Newsletter Archives

• Microsoft will disable AutoRun and change AutoPlay

  Posted on April 30, 2009 at 06:48 CDT by woody • Comment in the Forums

  Remember all the angst over Windows AutoPlay and AutoRun? (For a detailed discussion of the differences between AutoPlay and AutoRun, start with this Wikipedia article.) AutoPlay was a major infection vector for Conficker. It’s always been a huge security hole in Windows.

  Microsoft just announced that it’s disabling AutoRun in Windows 7, and changing the way AutoPlay works. The details are a bit hard to follow – the terminology is more than a bit obfuscating – but here’s what’s happening:

  As I explained in my Windows Secrets column in January, it’s very easy to create a file called autorun.inf that can confuse the living daylights out of people.
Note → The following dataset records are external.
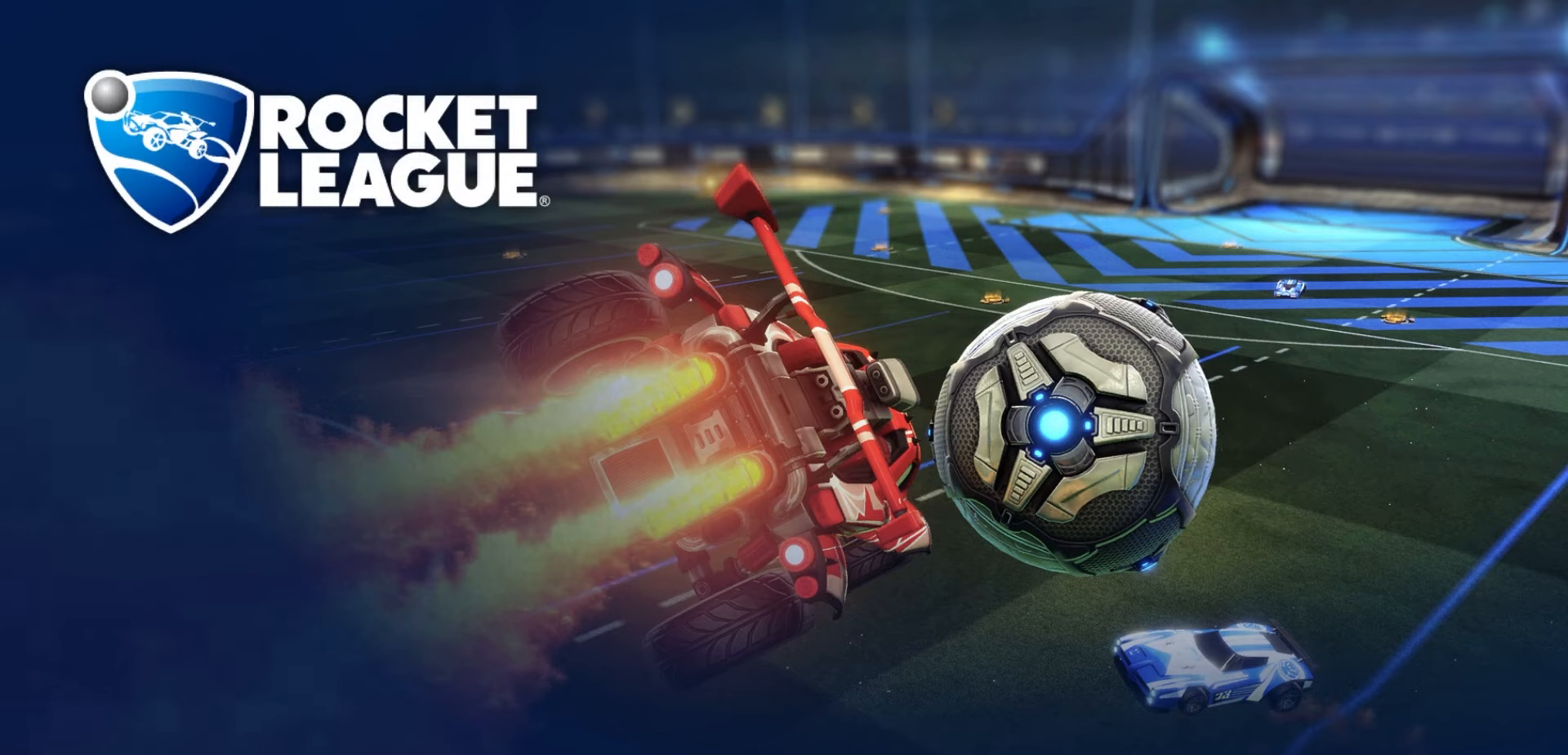
{"dt_ms": 500, "buttons": [], "left_stick": "center", "right_stick": "center", "events": []}
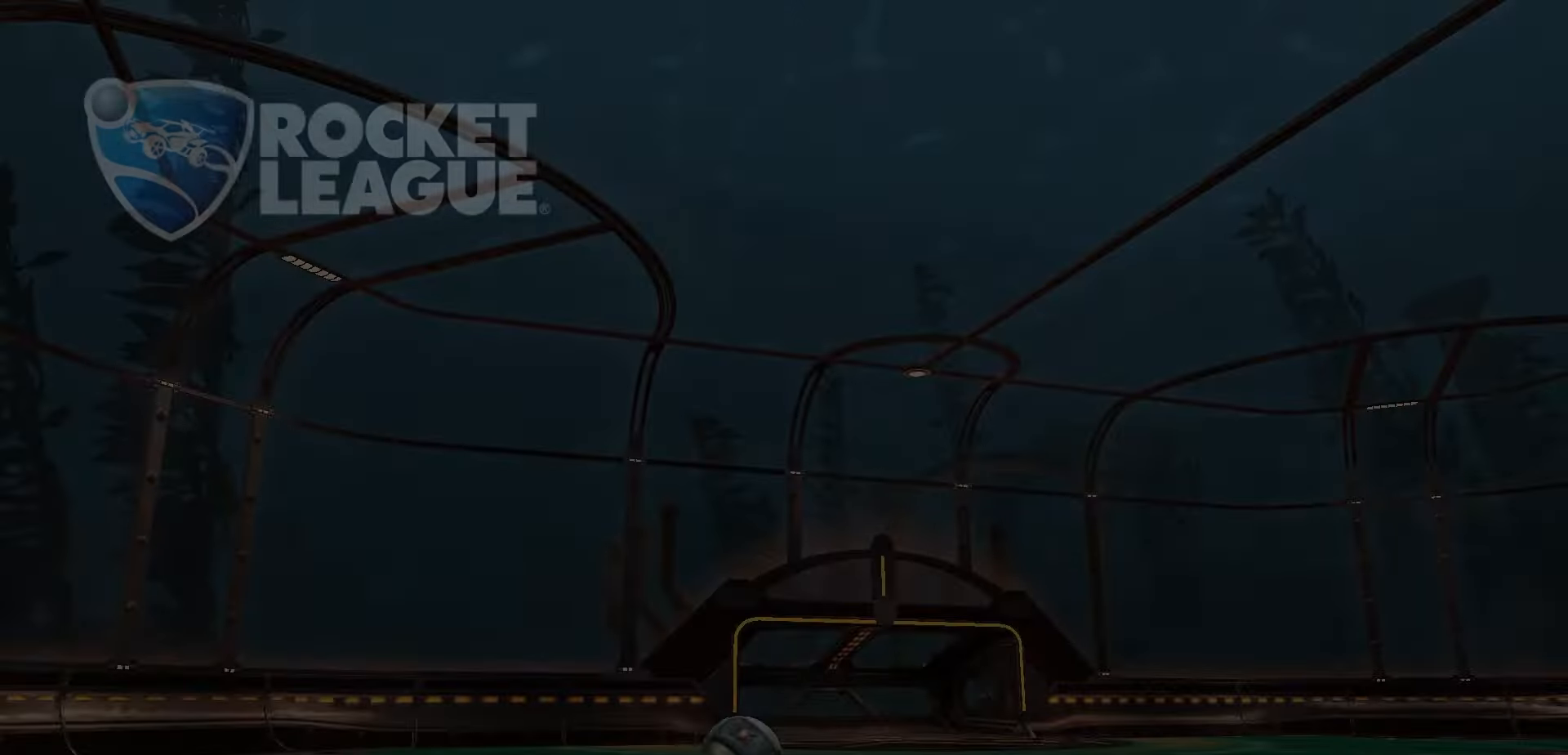
{"dt_ms": 500, "buttons": ["R2"], "left_stick": "center", "right_stick": "center", "events": [[167, "R2", "down"], [233, "A", "down"], [283, "A", "up"]]}
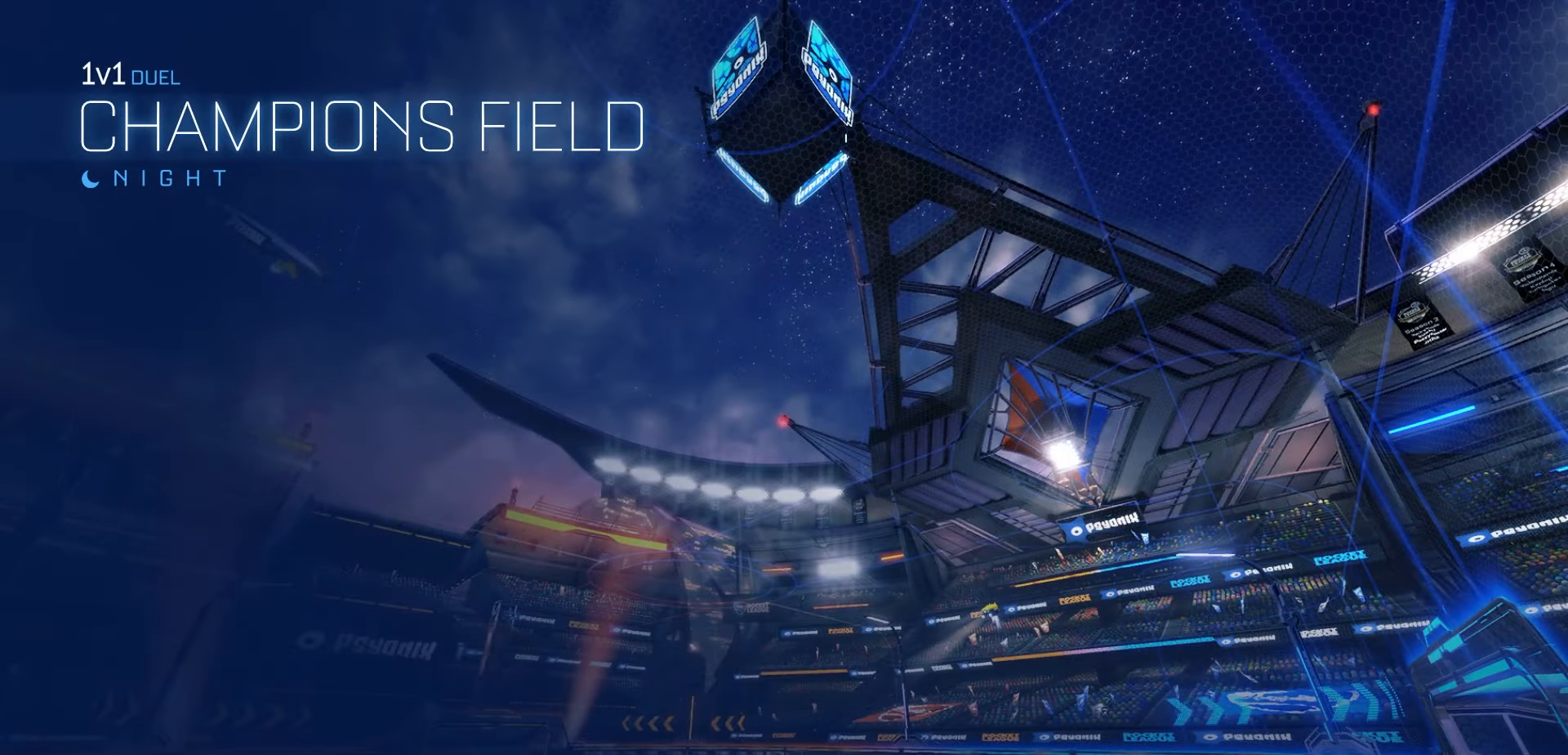
{"dt_ms": 500, "buttons": [], "left_stick": "center", "right_stick": "center", "events": [[183, "R2", "up"]]}
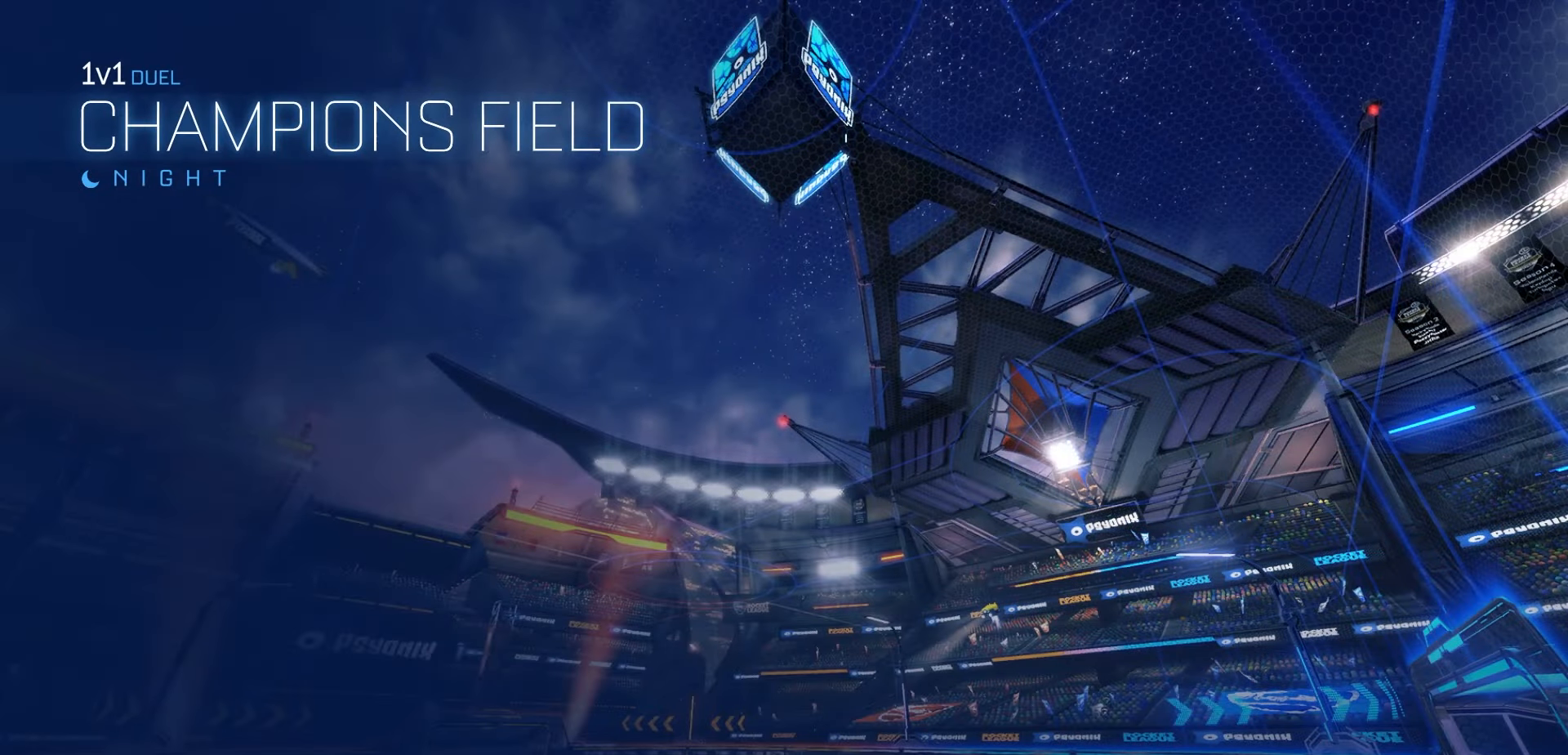
{"dt_ms": 500, "buttons": ["R2"], "left_stick": "center", "right_stick": "center", "events": [[117, "R2", "down"]]}
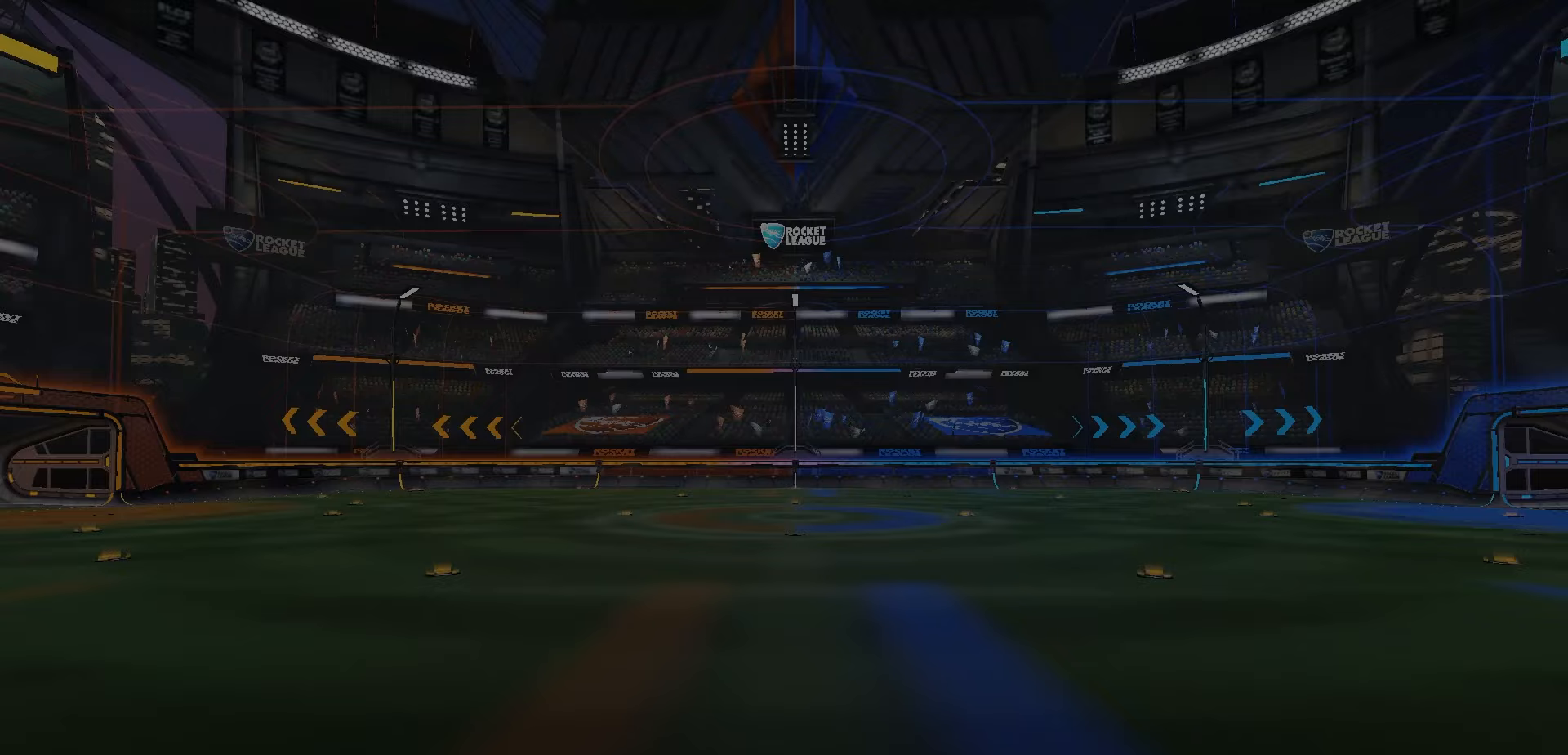
{"dt_ms": 500, "buttons": [], "left_stick": "center", "right_stick": "center", "events": [[400, "R2", "up"]]}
If you stick this custom-made autorun.inf on a USB drive or burn it on a CD, the commands in that file will cause Windows to display a (potentially infective) program on the AutoPlay menu, the menu that appears every time you insert a USB drive or CD into your computer (see screen shot).

  In fact, autorun.inf controls what appears on the AutoPlay list if you stick it on any kind of removable media – USB drive, CD, DVD, SD card (so a card from your camera could infect other computers), and so on.

  Microsoft is changing Windows so it behaves in two different ways, depending on whether the autorun.inf file is stuck on (1) a CD/DVD, or (2) any other kind of  media, notably a USB drive or SD card.

  In the future, when Windows finds an autorun.inf file on a USB drive or SD card, it ignores the file. Nothing happens. You can create the most diabolically clever autorun in the history of mass infections, put it on a USB drive, and if someone sticks the drive in a properly patched Windows machine, it won’t do squat. AutoPlay doesn’t list anything from the autorun.inf, and nothing runs automatically.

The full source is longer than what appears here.